All harness backends emit events on the chat_proto stream — a structured wire format that carries:

token events as the model streams output
tool_call / tool_result events for each tool invocation
turn_start / turn_end events with latency metadata
error events with structured error codes

This is the same stream that bwoc chat --tui renders and that the bwoc-chat desktop app consumes. If you are building tooling on top of BWOC (dashboards, logging pipelines, test harnesses), consume this stream directly.

7. Dependency Quarantine¶

bwoc-harness is compiled as a separate binary, not linked into bwoc core. This is a deliberate design choice called dependency quarantine: the network stack, HTTP client, streaming parser, and all runtime dependencies that touch external endpoints live in the harness binary, not in bwoc core.

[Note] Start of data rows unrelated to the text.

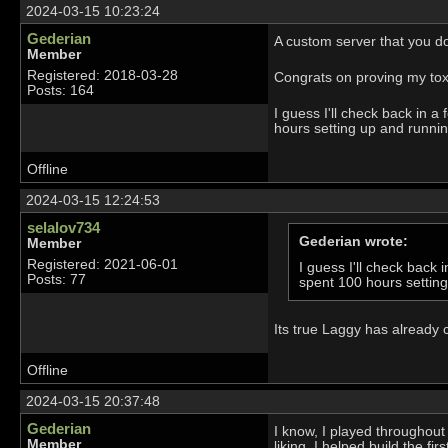
2024-03-15 10:23:24
Gederian
A custom server that you don
Member
Registered: 2018-03-28
Congrats on proving my toxici
Posts: 164
I guess I'll check back in
hours setting up and runnin
Offline
2024-03-15 12:24:53
selalov734
Gederian wrote:
Member
Registered: 2021-06-01
I guess I'll check bac
Posts: 77
spent 100 hours settin
Its true Laggy has already 
Offline
2024-03-15 20:37:48
Gederian
I know, I played throughout 
Member
liking. I helped build the fi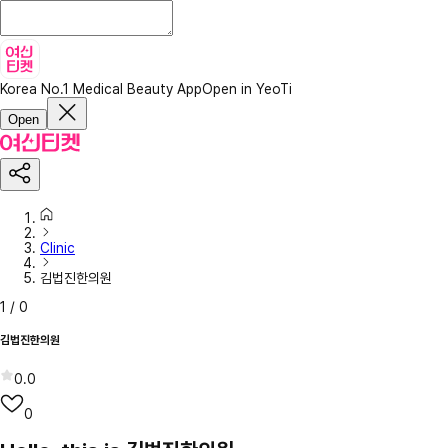
Korea No.1 Medical Beauty App
Open in YeoTi
Open
Clinic
김법진한의원
1
/
0
김법진한의원
0.0
0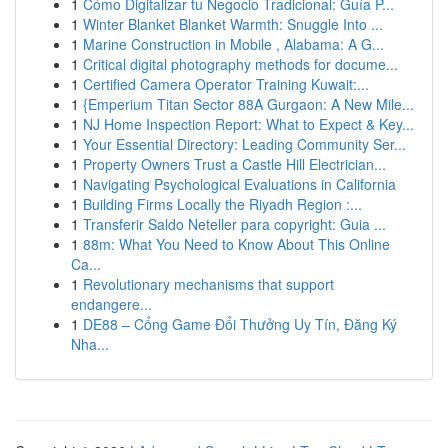
1
Cómo Digitalizar tu Negocio Tradicional: Guía P...
1
Winter Blanket Blanket Warmth: Snuggle Into ...
1
Marine Construction in Mobile , Alabama: A G...
1
Critical digital photography methods for docume...
1
Certified Camera Operator Training Kuwait:...
1
{Emperium Titan Sector 88A Gurgaon: A New Mile...
1
NJ Home Inspection Report: What to Expect & Key...
1
Your Essential Directory: Leading Community Ser...
1
Property Owners Trust a Castle Hill Electrician...
1
Navigating Psychological Evaluations in California
1
Building Firms Locally the Riyadh Region :...
1
Transferir Saldo Neteller para copyright: Guia ...
1
88m: What You Need to Know About This Online
Ca...
1
Revolutionary mechanisms that support
endangere...
1
DE88 – Cổng Game Đổi Thưởng Uy Tín, Đăng Ký
Nha...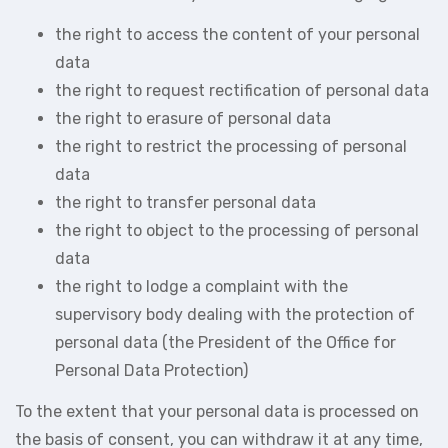
the right to access the content of your personal
data
the right to request rectification of personal data
the right to erasure of personal data
the right to restrict the processing of personal
data
the right to transfer personal data
the right to object to the processing of personal
data
the right to lodge a complaint with the
supervisory body dealing with the protection of
personal data (the President of the Office for
Personal Data Protection)
To the extent that your personal data is processed on
the basis of consent, you can withdraw it at any time,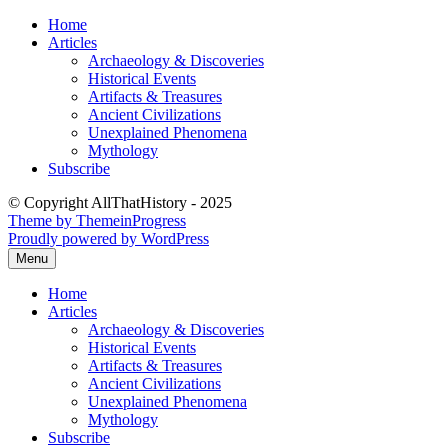
Skip
Home
to
Articles
content
Archaeology & Discoveries
Historical Events
Artifacts & Treasures
Ancient Civilizations
Unexplained Phenomena
Mythology
Subscribe
© Copyright AllThatHistory - 2025
Theme by ThemeinProgress
Proudly powered by WordPress
Menu
Home
Articles
Archaeology & Discoveries
Historical Events
Artifacts & Treasures
Ancient Civilizations
Unexplained Phenomena
Mythology
Subscribe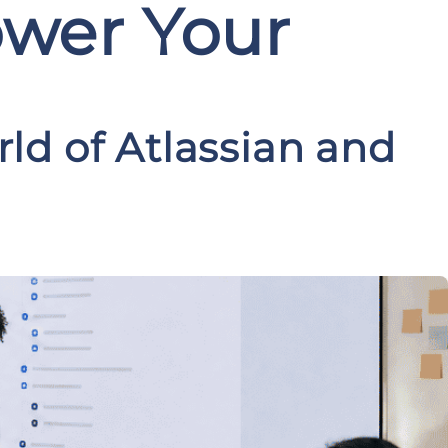
ower Your
ld of Atlassian and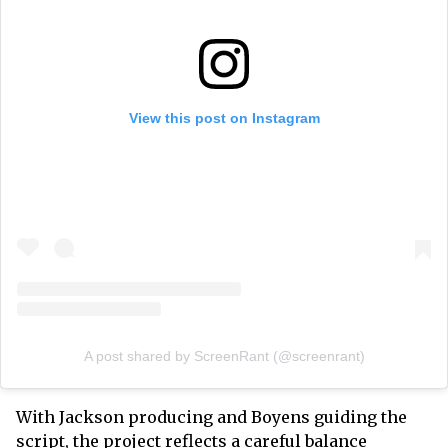
View this post on Instagram
A post shared by ScreenRant (@screenrant)
With Jackson producing and Boyens guiding the
script, the project reflects a careful balance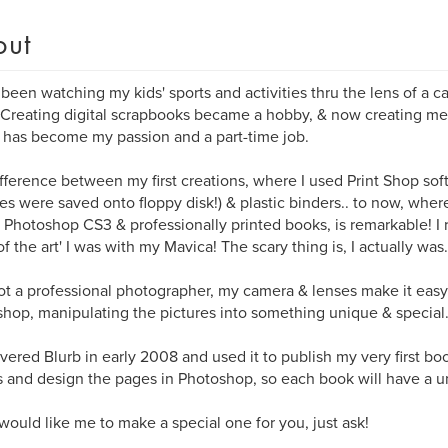
out
 been watching my kids' sports and activities thru the lens of a ca
 Creating digital scrapbooks became a hobby, & now creating me
 has become my passion and a part-time job.
fference between my first creations, where I used Print Shop so
res were saved onto floppy disk!) & plastic binders.. to now, whe
 Photoshop CS3 & professionally printed books, is remarkable! 
 of the art' I was with my Mavica! The scary thing is, I actually was.
ot a professional photographer, my camera & lenses make it easy.
hop, manipulating the pictures into something unique & special
overed Blurb in early 2008 and used it to publish my very first boo
 and design the pages in Photoshop, so each book will have a u
 would like me to make a special one for you, just ask!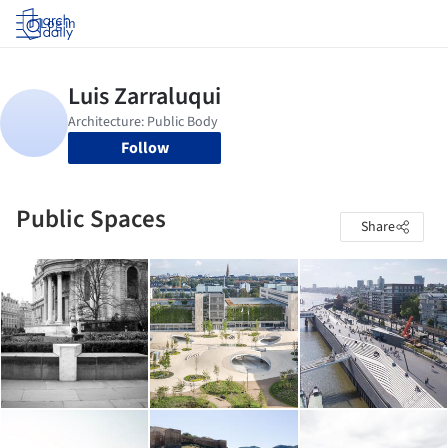
Log in
Follow
Public Spaces
Share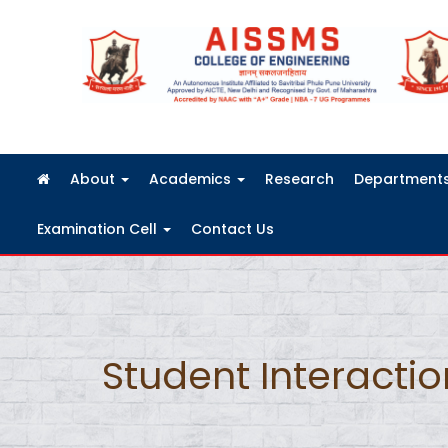
FRA Fees Structure 2026-2027
About
Academics
Research
Department
Examination Cell
Contact Us
Student Interacti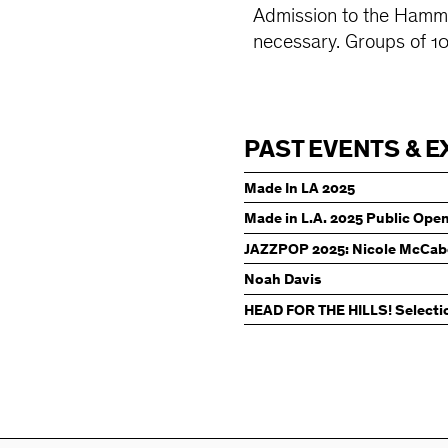
Admission to the Hamme
necessary. Groups of 1
PAST EVENTS & E
Made In LA 2025
Made in L.A. 2025 Public Ope
JAZZPOP 2025: Nicole McCab
Noah Davis
HEAD FOR THE HILLS! Selecti
Hammer Contemporary Colle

The practical effect for operators:

bwoc core stays lean. Building or auditing bwoc core does not pull in HTTP or async runtime dependencies.
Harness can be updated independently. A new model API version or a security patch in the HTTP client ships in a harness update without touching the core CLI.
Clear security boundary. Everything that talks to the network is isolated in one binary. Auditing the harness binary audits all network-facing code.

You do not need to manage the harness binary separately. bwoc spawn finds and execs it automatically. If the harness binary is missing or outdated, bwoc will report the version mismatch.

8. See Also¶

Resource	What you get
HARNESS.en.md	Authoritative harness spec — protocol details, guardrail rules, manifest schema
bwoc-harness crate	Source code for the harness binary
`../backends/HANDBOOK.en.md`	All backends side by side — launch commands, manifest fields, troubleshooting
`../self-improvement/HANDBOOK.en.md`	Memory tiers, the learning loop, and how Tier-2 deep memory works end to end
`../glossary.en.md`	Sīla, Taṇhā, and all other specialized terms used above
bemindlabs/BWOC-Framework	Framework repo root

On any conflict between this handbook and the framework repo, the repo is correct — this handbook has a bug.